[ИСХОДНЫЙ ТЕКСТ]

В течение десяти последних лет – в Москве, Петербурге, Михайловском, во время странствий по России, за три болдинские осени Пушкин закончил, начал, задумал сотни гениальных сочинений; выполнил взятый на себя обет – просвещать, облагораживать народ, страну своим творчеством. Высшие творческие вершины были достигнуты, однако, самой высокой ценой. В стихах, прозе, письмах 1830‐х годов немало горьких откровений:
Подите прочь – какое дело
Поэту мирному до вас!
В разврате каменейте смело…
Толпа глухая,
Крылатой новизны любовница слепая…
«Очищать русскую литературу есть чистить нужники и зависеть от полиции. Того и гляди, что… Черт их побери! У меня кровь в желчь превращается» (XVI, 113).
Особой автобиографичностью отличается заметка Пушкина о Баратынском (XI, 185–187). Хотя этот факт вообще отмечен исследователями, но все же полезно обратиться к тексту еще раз: «Первые, юношеские произведения Баратынского были некогда приняты с восторгом. Последние более зрелые, более близкие к совершенству, в публике имели меньший успех. Постараемся объяснить причины».
Наше право мысленно подставить имя Пушкина вместо Баратынского, тем более что заметка не была опубликована при жизни Пушкина и, в сущности, похожа на страницу дневника.

[/ИСХОДНЫЙ ТЕКСТ]
[ИСХОДНЫЕ ДАННЫЕ]

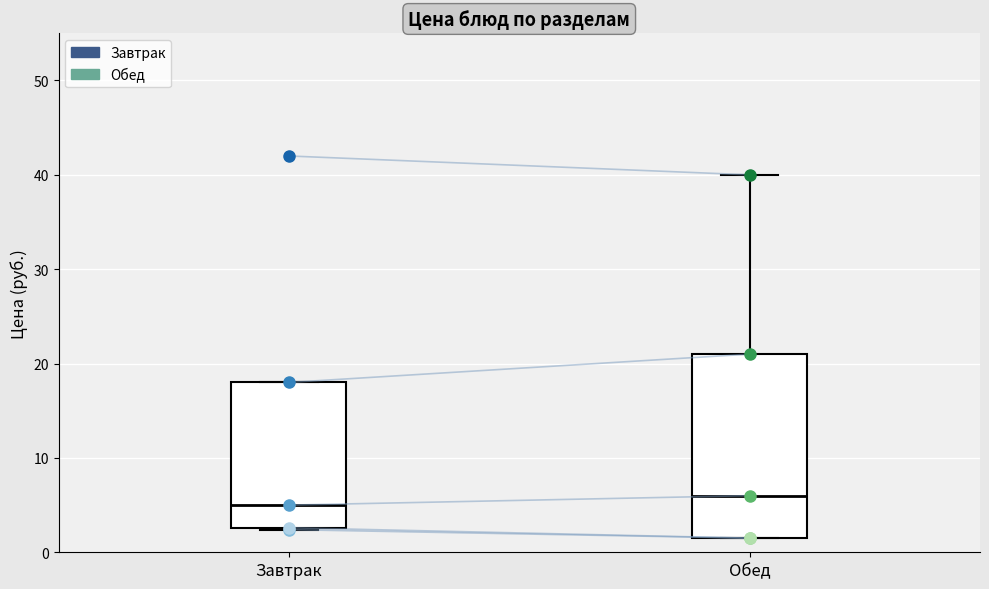

Which box is the tallest, from its lower edge to its upper edge?

Обед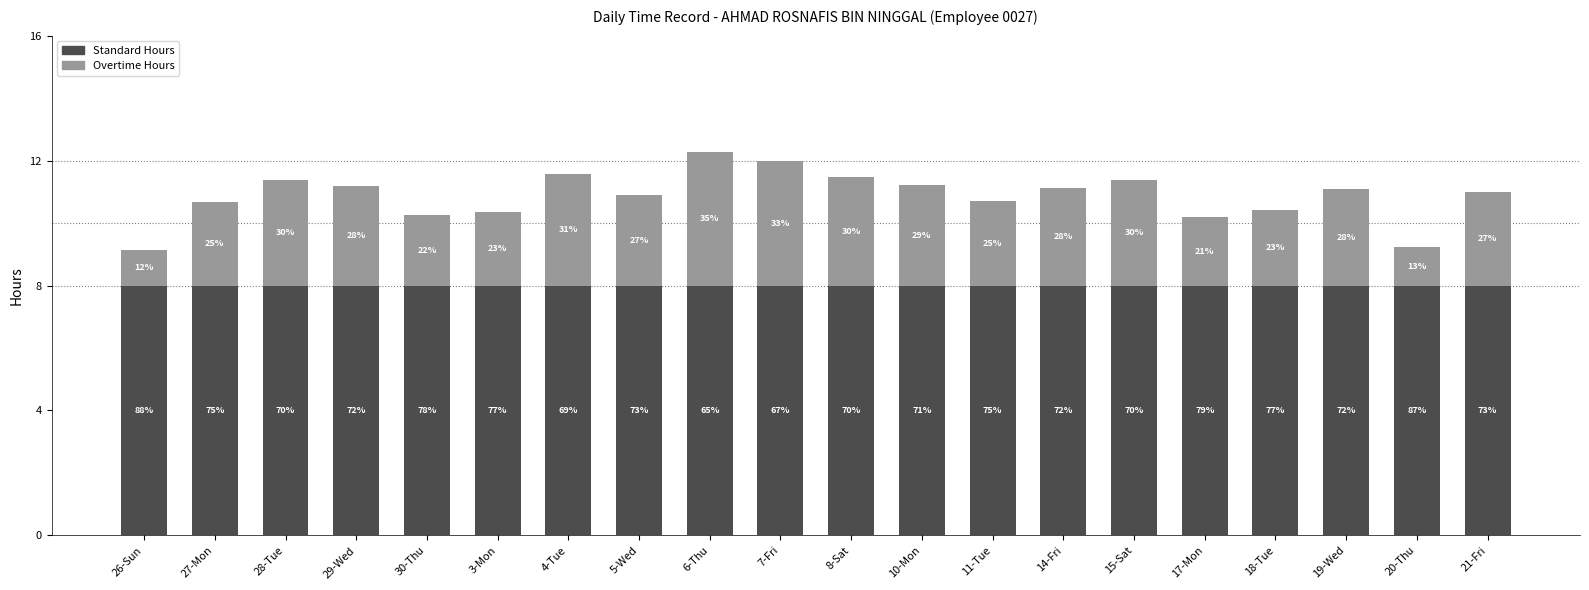

What is the label of the 6th bar from the left?

3-Mon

[/ИСХОДНЫЕ ДАННЫЕ]

**ВОПРОСЫ**.
1. Выпишите дословно из текста о Пушкине фрагмент, который начинается словами «В разврате каменейте» и заканчивается словами «на страницу дневника.».
2. Ответьте на вопросы по тексту о Пушкине.
(a) Сколько болдинских осеней упоминается в тексте?
(b) Как публика когда-то приняла первые, юношеские произведения Баратынского?
(c) Была ли заметка о Баратынском опубликована при жизни Пушкина?
Этот материал здесь не используется.

**ПИСЬМЕННЫЕ ОТВЕТЫ**.
1.
В разврате каменейте смело…
Толпа глухая,
Крылатой новизны любовница слепая…
«Очищать русскую литературу есть чистить нужники и зависеть от полиции. Того и гляди, что… Черт их побери! У меня кровь в желчь превращается» (XVI, 113).
Особой автобиографичностью отличается заметка Пушкина о Баратынском (XI, 185–187). Хотя этот факт вообще отмечен исследователями, но все же полезно обратиться к тексту еще раз: «Первые, юношеские произведения Баратынского были некогда приняты с восторгом. Последние более зрелые, более близкие к совершенству, в публике имели меньший успех. Постараемся объяснить причины».
Наше право мысленно подставить имя Пушкина вместо Баратынского, тем более что заметка не была опубликована при жизни Пушкина и, в сущности, похожа на страницу дневника.

2.
(a) В тексте упоминаются три болдинские осени.
(b) Их приняли с восторгом.
(c) Нет, при жизни Пушкина заметка опубликована не была.